「あー…ポニーテールは好きだな」


そんなことを恋人が言ってたら、あなたはどうする?




 気づいてダーリン




「留。おはよう」
「…おはよ、もんじ」

つい最近恋人になった文次郎と一緒に登校するのは、付き合う前からの習慣だ。
だから今更なにがあるって訳じゃないけど、今朝はちょっとだけ違う。
それもこれも、文次郎の冒頭のセリフが原因だ。

男だけで何かの雑誌を読んでいた時、文次郎が漏らしたのを偶然耳にした。
私はその時「伸ばしてみたらどうだ?」と言われて、やっと肩下まで伸びた髪に触れた。
思うことはただ一つ。

(なんとか…結べるかな?)



若干無理矢理ではあるけど、どうにかポニーテールを結んで、今日初めて文次郎に披露する。
文次郎の反応を、そっと窺ってみた。


文次郎はちょっと私を見た後、何事もないかのように歩き始めた。

「えっ?あ…」
「どうした、留?行かないのか?」
「うん、行く、けど…」

なんの反応もないことに地味に傷つきつつ、私は文次郎の後を追った。



道中は他愛のない話をしながら歩いた。
もしかしたらなにか言ってくれるかも…という淡い期待は期待に終わった。
結局、学校に着いてしまっても髪の触れられることは無かった。
私は表面上はいつも通りを装ったけど、内心沈んでいた。
実は大してポニーテールに興味がないのか、はたまた私が似合わないからなにも言わないのか。
前者だとしたら真に受けて私なにやってんだろ。
後者だとしたらもの凄い落ち込む。
どちらにせよショックだ。

そういえば校内に入ってからなんとなく視線を感じる。
…やっぱり似合わないのかな。
別に他の誰にそう思われても気にはしないけど。
文次郎には、似合ってるって思われたかったな…。



私と文次郎はクラスが違うから、二階に上がったらお別れ。

「じゃ、また昼休み」

さっさと教室に行きたい。
それでこの髪を解いていつもの様に下ろそう。
気持ち急ぎ足で踵を返した。

「あ、そうだ。留」

呼び止められて、少し眉間に皺を寄せつつ振り返る。

文次郎の手が、私の髪に触れた。



「その髪、似合ってるな。俺が好きって言ったからか?」

気づかれていたという嬉しさと、バレていたという恥ずかしさ。
で、私は顔が一気に赤くなるのを自覚した。

「し、知らない!」

私は叫んで文次郎の手を振り払い教室に駆け込んだ。

先に来ていたいさ子の背中にタックルする勢いで抱きついて顔を埋めた。
恥ずかしい、嬉しい。
穴があったら入りたい。
似合ってるって言ってもらえた。

色んな想いが交錯して顔どころか全身熱くなった。



でも結局は。
昼休みまた褒めて貰えて、意図を気づかれた恥ずかしさは嬉しさに塗り潰されてしまう訳だけれど。
この髪型は文次郎の前でしかしないと密かに心に決めたその日だった。



「で、始めから気づいていたくせにわざと言わなかった訳だ」
「言って欲しくてソワソワしていたのが可愛くてな」
「しかも見せつけるように皆の前で褒めたのか」
「アップにしたせいで露わになった項に不埒な視線を送る輩がいたから」
「…さりげなく自分の好みにしたてあげてる気がするが」
「別に構わんだろ。
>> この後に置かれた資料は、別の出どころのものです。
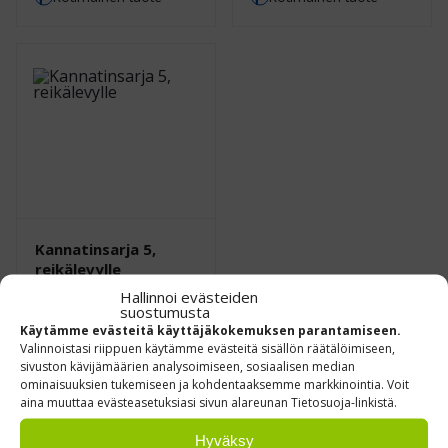
Kannatinsarja 5,
reikälevylle
Hallinnoi evästeiden
€
350,00
0 % ALV
/ kpl
suostumusta
Käytämme evästeitä käyttäjäkokemuksen parantamiseen.
Leasing hinta alk.
32.00
Valinnoistasi riippuen käytämme evästeitä sisällön räätälöimiseen,
€/kk
(ALV 0%)
sivuston kävijämäärien analysoimiseen, sosiaalisen median
ominaisuuksien tukemiseen ja kohdentaaksemme markkinointia. Voit
Kotimainen tuote
aina muuttaa evästeasetuksiasi sivun alareunan Tietosuoja-linkistä.
Hyväksy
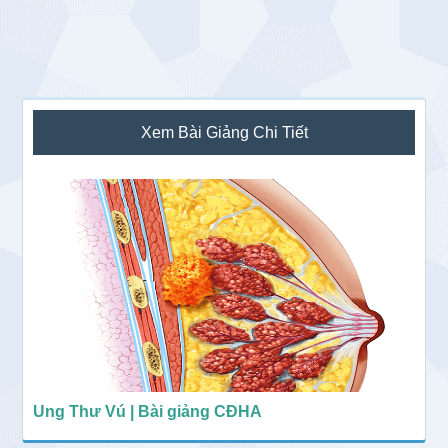
Sidebar
Xem Bài Giảng Chi Tiết
chính
Ung Thư Vú | Bài giảng CĐHA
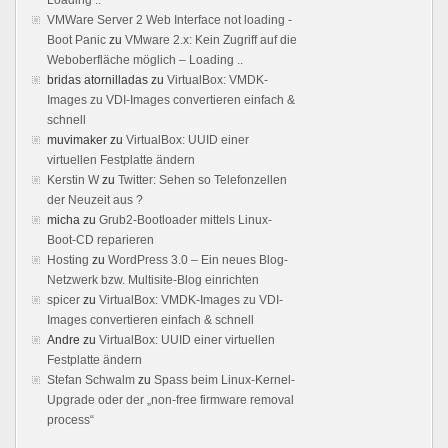
VMWare Server 2 Web Interface not loading -
Boot Panic
zu
VMware 2.x: Kein Zugriff auf die
Weboberfläche möglich – Loading ..
bridas atornilladas
zu
VirtualBox: VMDK-
Images zu VDI-Images convertieren einfach &
schnell
muvimaker
zu
VirtualBox: UUID einer
virtuellen Festplatte ändern
Kerstin W
zu
Twitter: Sehen so Telefonzellen
der Neuzeit aus ?
micha
zu
Grub2-Bootloader mittels Linux-
Boot-CD reparieren
Hosting
zu
WordPress 3.0 – Ein neues Blog-
Netzwerk bzw. Multisite-Blog einrichten
spicer
zu
VirtualBox: VMDK-Images zu VDI-
Images convertieren einfach & schnell
Andre
zu
VirtualBox: UUID einer virtuellen
Festplatte ändern
Stefan Schwalm
zu
Spass beim Linux-Kernel-
Upgrade oder der „non-free firmware removal
process“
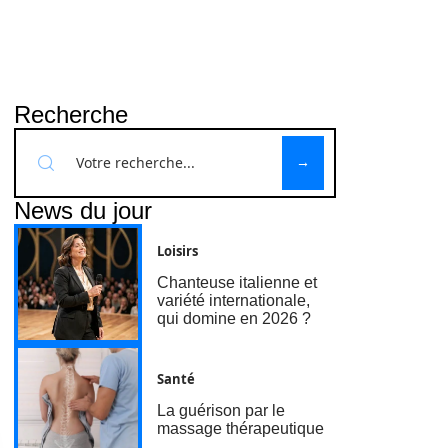
Recherche
News du jour
Loisirs
Chanteuse italienne et
variété internationale,
qui domine en 2026 ?
Santé
La guérison par le
massage thérapeutique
他に渡す予定は未来永劫ない」
「そーか。…少し自重しろ」
「嫌だ」



後書き:初女体化話でした〜。
楽しかった(*´∀`*)
留がこれでもかってくらい乙女ですね(笑)
いかに乙女にするかが書いてて一番楽しかった所です。
留と伊作と、出てないけど小平太も女体化です。
まぁ伊作は男でもいい訳ですが。
因みに最後のは仙蔵と文次郎の会話です。